О научной деятельности мусульманских ученых этого периода в Туркестане нам мало известно; мы не знаем даже, кто был наставником первых чагатайских ханов, принявших ислам, Мубарек-шаха и Борака; Джемаль Карши называет мусульманкой и мать Мубарек-шаха — Эргэнэ-хатун. Хайду не был мусульманином и был похоронен, по монгольскому обычаю, на высокой горе между Чу и Или; по его распоряжению даже мусульманин Борак-хан был похоронен на горе, то есть как монгол. Но вражды к исламу и к мусульманам Хайду ничем не проявлял. Джемаль Карши говорит о нем, что он был ханом справедливым, щедрым, милостивым, расположенным к мусульманам. Сам Джемаль Карши видел его два раза, в начале и в конце его царствования, и получил от него милостивую грамоту (не известно, на каком языке).

● **Задание 1**
Перепишите без изменений те строки записей, что начинаются со строки, содержащей «Test du ballon», и заканчиваются строкой, содержащей «Čriepky z histórie». Обе эти строки тоже нужно включить.

● **Данные для обработки**
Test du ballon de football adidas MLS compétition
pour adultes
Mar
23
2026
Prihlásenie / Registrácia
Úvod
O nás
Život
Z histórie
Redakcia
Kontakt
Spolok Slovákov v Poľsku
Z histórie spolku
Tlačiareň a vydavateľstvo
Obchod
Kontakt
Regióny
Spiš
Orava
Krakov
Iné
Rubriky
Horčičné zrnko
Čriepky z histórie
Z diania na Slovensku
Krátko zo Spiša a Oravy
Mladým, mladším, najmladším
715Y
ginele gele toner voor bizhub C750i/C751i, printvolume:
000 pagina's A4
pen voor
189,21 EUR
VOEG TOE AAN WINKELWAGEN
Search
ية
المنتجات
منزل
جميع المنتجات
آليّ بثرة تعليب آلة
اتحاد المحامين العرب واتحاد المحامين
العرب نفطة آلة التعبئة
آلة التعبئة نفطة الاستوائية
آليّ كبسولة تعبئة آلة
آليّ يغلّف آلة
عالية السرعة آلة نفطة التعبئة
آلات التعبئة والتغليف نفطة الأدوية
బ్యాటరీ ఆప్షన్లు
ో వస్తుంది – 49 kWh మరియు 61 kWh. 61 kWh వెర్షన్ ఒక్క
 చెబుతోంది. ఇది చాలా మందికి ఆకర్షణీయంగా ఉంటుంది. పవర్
* * *
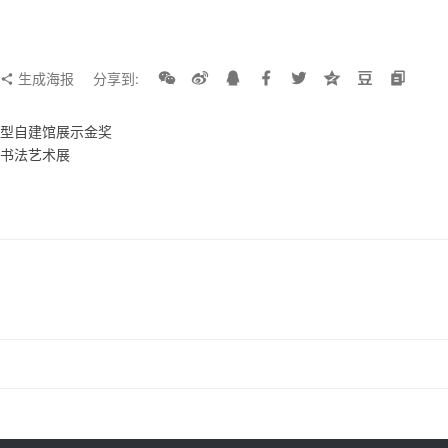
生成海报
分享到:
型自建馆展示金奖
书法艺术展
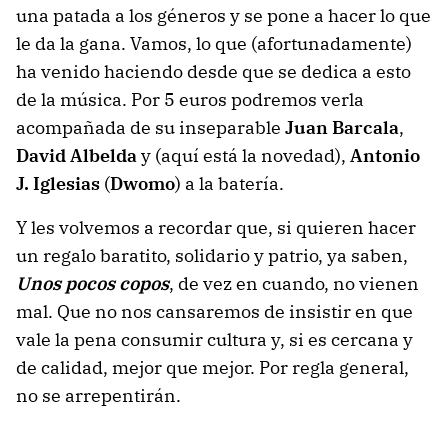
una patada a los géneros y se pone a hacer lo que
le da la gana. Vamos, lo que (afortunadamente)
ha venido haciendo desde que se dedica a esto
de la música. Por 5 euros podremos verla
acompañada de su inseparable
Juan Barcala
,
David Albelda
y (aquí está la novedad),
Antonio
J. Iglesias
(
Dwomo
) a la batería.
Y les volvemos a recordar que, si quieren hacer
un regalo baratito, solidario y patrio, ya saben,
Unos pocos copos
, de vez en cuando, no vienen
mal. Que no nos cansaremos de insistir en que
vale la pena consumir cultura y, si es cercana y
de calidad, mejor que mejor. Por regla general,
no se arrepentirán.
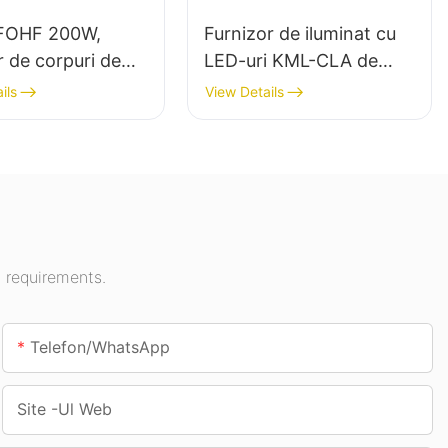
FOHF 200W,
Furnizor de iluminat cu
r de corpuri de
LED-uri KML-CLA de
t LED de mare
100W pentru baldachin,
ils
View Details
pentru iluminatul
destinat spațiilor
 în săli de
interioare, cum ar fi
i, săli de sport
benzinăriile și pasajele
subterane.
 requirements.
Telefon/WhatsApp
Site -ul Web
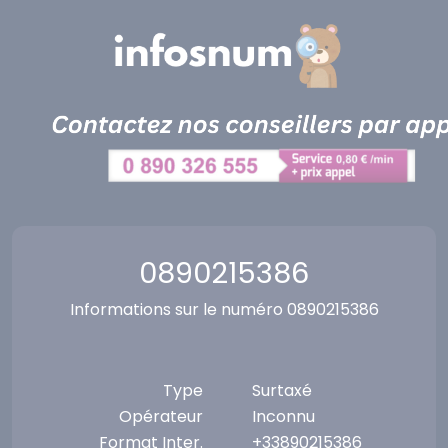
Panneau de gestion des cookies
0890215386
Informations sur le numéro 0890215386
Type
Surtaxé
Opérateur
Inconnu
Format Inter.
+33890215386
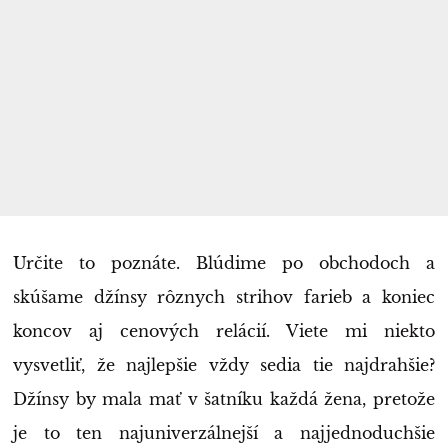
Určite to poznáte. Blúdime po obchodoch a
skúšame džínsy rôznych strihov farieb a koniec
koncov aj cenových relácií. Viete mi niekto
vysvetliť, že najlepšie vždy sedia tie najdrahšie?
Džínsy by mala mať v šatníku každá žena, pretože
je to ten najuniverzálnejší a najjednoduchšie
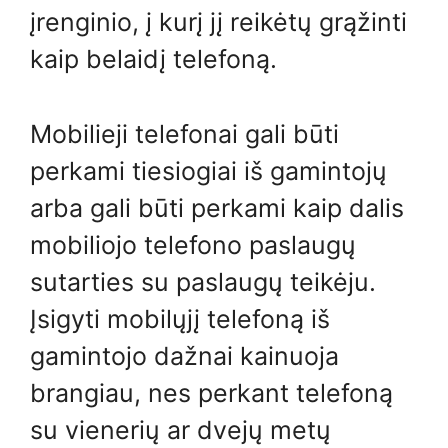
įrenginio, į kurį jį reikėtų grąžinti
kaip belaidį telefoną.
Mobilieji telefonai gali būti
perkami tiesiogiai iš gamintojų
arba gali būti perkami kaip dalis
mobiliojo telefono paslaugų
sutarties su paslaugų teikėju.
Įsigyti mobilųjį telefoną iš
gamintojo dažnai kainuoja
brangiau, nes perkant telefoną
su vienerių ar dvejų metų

● **Задание 2**
Где, согласно тексту о Хайду, был похоронен сам Хайду?

● **Ответ на задание 1**
Test du ballon de football adidas MLS compétition
pour adultes
Mar
23
2026
Prihlásenie / Registrácia
Úvod
O nás
Život
Z histórie
Redakcia
Kontakt
Spolok Slovákov v Poľsku
Z histórie spolku
Tlačiareň a vydavateľstvo
Obchod
Kontakt
Regióny
Spiš
Orava
Krakov
Iné
Rubriky
Horčičné zrnko
Čriepky z histórie

● **Ответ на задание 2**
На высокой горе между Чу и Или.